Material for the task -
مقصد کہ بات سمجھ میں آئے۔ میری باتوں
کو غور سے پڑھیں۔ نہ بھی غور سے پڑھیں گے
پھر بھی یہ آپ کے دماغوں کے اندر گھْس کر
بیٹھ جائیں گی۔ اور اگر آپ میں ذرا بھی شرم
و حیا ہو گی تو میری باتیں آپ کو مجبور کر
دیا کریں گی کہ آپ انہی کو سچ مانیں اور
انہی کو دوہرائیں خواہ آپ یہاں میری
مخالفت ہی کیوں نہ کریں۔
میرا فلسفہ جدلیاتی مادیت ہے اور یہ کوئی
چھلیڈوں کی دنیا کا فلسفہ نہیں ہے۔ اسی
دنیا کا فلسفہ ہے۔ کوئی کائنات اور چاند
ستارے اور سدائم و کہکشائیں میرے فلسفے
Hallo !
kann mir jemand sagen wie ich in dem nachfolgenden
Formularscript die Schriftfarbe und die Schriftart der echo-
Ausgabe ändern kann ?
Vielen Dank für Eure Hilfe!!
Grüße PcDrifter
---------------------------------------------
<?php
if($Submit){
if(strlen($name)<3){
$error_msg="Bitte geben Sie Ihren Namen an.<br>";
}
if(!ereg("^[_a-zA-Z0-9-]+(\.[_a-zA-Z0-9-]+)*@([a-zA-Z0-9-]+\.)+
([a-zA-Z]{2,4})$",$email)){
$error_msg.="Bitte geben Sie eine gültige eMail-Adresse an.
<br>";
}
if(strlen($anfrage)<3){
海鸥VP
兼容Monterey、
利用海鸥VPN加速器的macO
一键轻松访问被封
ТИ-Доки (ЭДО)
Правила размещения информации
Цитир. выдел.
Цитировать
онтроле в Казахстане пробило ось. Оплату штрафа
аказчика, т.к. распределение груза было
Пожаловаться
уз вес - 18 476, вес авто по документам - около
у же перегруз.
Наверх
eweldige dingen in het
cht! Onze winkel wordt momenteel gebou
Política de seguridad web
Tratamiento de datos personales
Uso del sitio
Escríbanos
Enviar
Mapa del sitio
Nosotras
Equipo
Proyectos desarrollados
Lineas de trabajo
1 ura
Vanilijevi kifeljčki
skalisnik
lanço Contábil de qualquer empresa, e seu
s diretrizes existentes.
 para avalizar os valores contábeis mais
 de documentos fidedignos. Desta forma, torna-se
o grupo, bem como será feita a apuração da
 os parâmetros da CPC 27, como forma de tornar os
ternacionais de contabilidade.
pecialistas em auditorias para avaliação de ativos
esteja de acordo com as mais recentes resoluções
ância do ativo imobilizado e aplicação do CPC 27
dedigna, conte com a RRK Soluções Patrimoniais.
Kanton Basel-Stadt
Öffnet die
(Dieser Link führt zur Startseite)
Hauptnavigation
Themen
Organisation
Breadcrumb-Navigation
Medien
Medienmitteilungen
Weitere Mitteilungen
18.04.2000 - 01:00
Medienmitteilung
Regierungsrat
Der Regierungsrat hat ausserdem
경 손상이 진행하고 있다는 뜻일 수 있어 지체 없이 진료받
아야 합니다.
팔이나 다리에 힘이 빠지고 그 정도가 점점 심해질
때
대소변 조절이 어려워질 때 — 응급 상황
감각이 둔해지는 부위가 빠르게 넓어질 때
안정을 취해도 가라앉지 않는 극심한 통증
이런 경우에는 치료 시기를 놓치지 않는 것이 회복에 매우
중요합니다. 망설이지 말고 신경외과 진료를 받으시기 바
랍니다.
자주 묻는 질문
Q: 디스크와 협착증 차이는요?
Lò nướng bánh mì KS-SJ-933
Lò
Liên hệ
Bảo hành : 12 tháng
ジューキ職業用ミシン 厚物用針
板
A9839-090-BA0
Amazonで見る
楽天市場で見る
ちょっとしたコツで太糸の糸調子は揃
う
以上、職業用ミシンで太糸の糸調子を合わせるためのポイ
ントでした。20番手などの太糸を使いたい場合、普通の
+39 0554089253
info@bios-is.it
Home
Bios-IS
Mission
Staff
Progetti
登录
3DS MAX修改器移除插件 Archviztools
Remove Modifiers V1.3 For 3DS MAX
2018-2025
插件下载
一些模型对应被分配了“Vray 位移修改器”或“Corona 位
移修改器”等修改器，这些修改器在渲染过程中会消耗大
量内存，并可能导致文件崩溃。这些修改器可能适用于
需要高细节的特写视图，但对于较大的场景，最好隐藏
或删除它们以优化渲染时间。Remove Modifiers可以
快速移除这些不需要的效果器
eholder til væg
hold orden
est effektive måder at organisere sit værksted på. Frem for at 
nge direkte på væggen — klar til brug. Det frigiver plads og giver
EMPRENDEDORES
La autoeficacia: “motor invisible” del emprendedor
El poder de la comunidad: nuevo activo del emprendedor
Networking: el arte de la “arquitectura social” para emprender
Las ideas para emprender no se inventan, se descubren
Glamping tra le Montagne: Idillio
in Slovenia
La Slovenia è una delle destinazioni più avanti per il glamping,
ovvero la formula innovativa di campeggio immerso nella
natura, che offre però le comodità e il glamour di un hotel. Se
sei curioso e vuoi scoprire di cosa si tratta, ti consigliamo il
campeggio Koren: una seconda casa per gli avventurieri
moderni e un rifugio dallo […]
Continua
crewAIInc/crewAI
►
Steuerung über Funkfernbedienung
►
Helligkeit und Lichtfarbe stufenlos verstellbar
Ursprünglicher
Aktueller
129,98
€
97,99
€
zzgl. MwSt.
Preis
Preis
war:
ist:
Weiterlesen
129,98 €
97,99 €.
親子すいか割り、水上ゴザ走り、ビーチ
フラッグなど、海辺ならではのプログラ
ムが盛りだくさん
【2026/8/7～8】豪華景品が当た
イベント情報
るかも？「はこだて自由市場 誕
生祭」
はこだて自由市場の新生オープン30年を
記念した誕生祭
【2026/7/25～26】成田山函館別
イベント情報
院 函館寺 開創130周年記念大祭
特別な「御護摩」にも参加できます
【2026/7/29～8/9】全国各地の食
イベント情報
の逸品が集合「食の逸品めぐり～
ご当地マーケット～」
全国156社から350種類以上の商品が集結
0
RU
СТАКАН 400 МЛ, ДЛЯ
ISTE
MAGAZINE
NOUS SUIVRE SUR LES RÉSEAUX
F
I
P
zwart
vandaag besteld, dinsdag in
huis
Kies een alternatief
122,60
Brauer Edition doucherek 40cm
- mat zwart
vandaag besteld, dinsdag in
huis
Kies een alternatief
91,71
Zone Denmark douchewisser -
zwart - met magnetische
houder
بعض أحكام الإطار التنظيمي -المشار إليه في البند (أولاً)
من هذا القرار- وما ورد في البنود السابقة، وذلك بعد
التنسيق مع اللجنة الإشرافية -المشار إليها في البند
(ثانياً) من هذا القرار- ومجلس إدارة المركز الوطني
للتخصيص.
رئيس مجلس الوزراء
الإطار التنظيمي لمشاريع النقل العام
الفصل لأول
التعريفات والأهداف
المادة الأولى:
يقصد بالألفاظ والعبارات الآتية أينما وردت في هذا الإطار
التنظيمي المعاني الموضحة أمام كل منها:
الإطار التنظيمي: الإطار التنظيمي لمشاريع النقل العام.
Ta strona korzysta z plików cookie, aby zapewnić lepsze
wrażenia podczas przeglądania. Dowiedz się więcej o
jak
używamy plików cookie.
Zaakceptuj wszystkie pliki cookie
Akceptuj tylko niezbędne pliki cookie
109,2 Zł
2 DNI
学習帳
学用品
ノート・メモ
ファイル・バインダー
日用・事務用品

Directions for this task -
Retype all of the lines above, character for character, keeping every line break in place.

Result -
مقصد کہ بات سمجھ میں آئے۔ میری باتوں
کو غور سے پڑھیں۔ نہ بھی غور سے پڑھیں گے
پھر بھی یہ آپ کے دماغوں کے اندر گھْس کر
بیٹھ جائیں گی۔ اور اگر آپ میں ذرا بھی شرم
و حیا ہو گی تو میری باتیں آپ کو مجبور کر
دیا کریں گی کہ آپ انہی کو سچ مانیں اور
انہی کو دوہرائیں خواہ آپ یہاں میری
مخالفت ہی کیوں نہ کریں۔
میرا فلسفہ جدلیاتی مادیت ہے اور یہ کوئی
چھلیڈوں کی دنیا کا فلسفہ نہیں ہے۔ اسی
دنیا کا فلسفہ ہے۔ کوئی کائنات اور چاند
ستارے اور سدائم و کہکشائیں میرے فلسفے
Hallo !
kann mir jemand sagen wie ich in dem nachfolgenden
Formularscript die Schriftfarbe und die Schriftart der echo-
Ausgabe ändern kann ?
Vielen Dank für Eure Hilfe!!
Grüße PcDrifter
---------------------------------------------
<?php
if($Submit){
if(strlen($name)<3){
$error_msg="Bitte geben Sie Ihren Namen an.<br>";
}
if(!ereg("^[_a-zA-Z0-9-]+(\.[_a-zA-Z0-9-]+)*@([a-zA-Z0-9-]+\.)+
([a-zA-Z]{2,4})$",$email)){
$error_msg.="Bitte geben Sie eine gültige eMail-Adresse an.
<br>";
}
if(strlen($anfrage)<3){
海鸥VP
兼容Monterey、
利用海鸥VPN加速器的macO
一键轻松访问被封
ТИ-Доки (ЭДО)
Правила размещения информации
Цитир. выдел.
Цитировать
онтроле в Казахстане пробило ось. Оплату штрафа
аказчика, т.к. распределение груза было
Пожаловаться
уз вес - 18 476, вес авто по документам - около
у же перегруз.
Наверх
eweldige dingen in het
cht! Onze winkel wordt momenteel gebou
Política de seguridad web
Tratamiento de datos personales
Uso del sitio
Escríbanos
Enviar
Mapa del sitio
Nosotras
Equipo
Proyectos desarrollados
Lineas de trabajo
1 ura
Vanilijevi kifeljčki
skalisnik
lanço Contábil de qualquer empresa, e seu
s diretrizes existentes.
 para avalizar os valores contábeis mais
 de documentos fidedignos. Desta forma, torna-se
o grupo, bem como será feita a apuração da
 os parâmetros da CPC 27, como forma de tornar os
ternacionais de contabilidade.
pecialistas em auditorias para avaliação de ativos
esteja de acordo com as mais recentes resoluções
ância do ativo imobilizado e aplicação do CPC 27
dedigna, conte com a RRK Soluções Patrimoniais.
Kanton Basel-Stadt
Öffnet die
(Dieser Link führt zur Startseite)
Hauptnavigation
Themen
Organisation
Breadcrumb-Navigation
Medien
Medienmitteilungen
Weitere Mitteilungen
18.04.2000 - 01:00
Medienmitteilung
Regierungsrat
Der Regierungsrat hat ausserdem
경 손상이 진행하고 있다는 뜻일 수 있어 지체 없이 진료받
아야 합니다.
팔이나 다리에 힘이 빠지고 그 정도가 점점 심해질
때
대소변 조절이 어려워질 때 — 응급 상황
감각이 둔해지는 부위가 빠르게 넓어질 때
안정을 취해도 가라앉지 않는 극심한 통증
이런 경우에는 치료 시기를 놓치지 않는 것이 회복에 매우
중요합니다. 망설이지 말고 신경외과 진료를 받으시기 바
랍니다.
자주 묻는 질문
Q: 디스크와 협착증 차이는요?
Lò nướng bánh mì KS-SJ-933
Lò
Liên hệ
Bảo hành : 12 tháng
ジューキ職業用ミシン 厚物用針
板
A9839-090-BA0
Amazonで見る
楽天市場で見る
ちょっとしたコツで太糸の糸調子は揃
う
以上、職業用ミシンで太糸の糸調子を合わせるためのポイ
ントでした。20番手などの太糸を使いたい場合、普通の
+39 0554089253
info@bios-is.it
Home
Bios-IS
Mission
Staff
Progetti
登录
3DS MAX修改器移除插件 Archviztools
Remove Modifiers V1.3 For 3DS MAX
2018-2025
插件下载
一些模型对应被分配了“Vray 位移修改器”或“Corona 位
移修改器”等修改器，这些修改器在渲染过程中会消耗大
量内存，并可能导致文件崩溃。这些修改器可能适用于
需要高细节的特写视图，但对于较大的场景，最好隐藏
或删除它们以优化渲染时间。Remove Modifiers可以
快速移除这些不需要的效果器
eholder til væg
hold orden
est effektive måder at organisere sit værksted på. Frem for at 
nge direkte på væggen — klar til brug. Det frigiver plads og giver
EMPRENDEDORES
La autoeficacia: “motor invisible” del emprendedor
El poder de la comunidad: nuevo activo del emprendedor
Networking: el arte de la “arquitectura social” para emprender
Las ideas para emprender no se inventan, se descubren
Glamping tra le Montagne: Idillio
in Slovenia
La Slovenia è una delle destinazioni più avanti per il glamping,
ovvero la formula innovativa di campeggio immerso nella
natura, che offre però le comodità e il glamour di un hotel. Se
sei curioso e vuoi scoprire di cosa si tratta, ti consigliamo il
campeggio Koren: una seconda casa per gli avventurieri
moderni e un rifugio dallo […]
Continua
crewAIInc/crewAI
►
Steuerung über Funkfernbedienung
►
Helligkeit und Lichtfarbe stufenlos verstellbar
Ursprünglicher
Aktueller
129,98
€
97,99
€
zzgl. MwSt.
Preis
Preis
war:
ist:
Weiterlesen
129,98 €
97,99 €.
親子すいか割り、水上ゴザ走り、ビーチ
フラッグなど、海辺ならではのプログラ
ムが盛りだくさん
【2026/8/7～8】豪華景品が当た
イベント情報
るかも？「はこだて自由市場 誕
生祭」
はこだて自由市場の新生オープン30年を
記念した誕生祭
【2026/7/25～26】成田山函館別
イベント情報
院 函館寺 開創130周年記念大祭
特別な「御護摩」にも参加できます
【2026/7/29～8/9】全国各地の食
イベント情報
の逸品が集合「食の逸品めぐり～
ご当地マーケット～」
全国156社から350種類以上の商品が集結
0
RU
СТАКАН 400 МЛ, ДЛЯ
ISTE
MAGAZINE
NOUS SUIVRE SUR LES RÉSEAUX
F
I
P
zwart
vandaag besteld, dinsdag in
huis
Kies een alternatief
122,60
Brauer Edition doucherek 40cm
- mat zwart
vandaag besteld, dinsdag in
huis
Kies een alternatief
91,71
Zone Denmark douchewisser -
zwart - met magnetische
houder
بعض أحكام الإطار التنظيمي -المشار إليه في البند (أولاً)
من هذا القرار- وما ورد في البنود السابقة، وذلك بعد
التنسيق مع اللجنة الإشرافية -المشار إليها في البند
(ثانياً) من هذا القرار- ومجلس إدارة المركز الوطني
للتخصيص.
رئيس مجلس الوزراء
الإطار التنظيمي لمشاريع النقل العام
الفصل لأول
التعريفات والأهداف
المادة الأولى:
يقصد بالألفاظ والعبارات الآتية أينما وردت في هذا الإطار
التنظيمي المعاني الموضحة أمام كل منها:
الإطار التنظيمي: الإطار التنظيمي لمشاريع النقل العام.
Ta strona korzysta z plików cookie, aby zapewnić lepsze
wrażenia podczas przeglądania. Dowiedz się więcej o
jak
używamy plików cookie.
Zaakceptuj wszystkie pliki cookie
Akceptuj tylko niezbędne pliki cookie
109,2 Zł
2 DNI
学習帳
学用品
ノート・メモ
ファイル・バインダー
日用・事務用品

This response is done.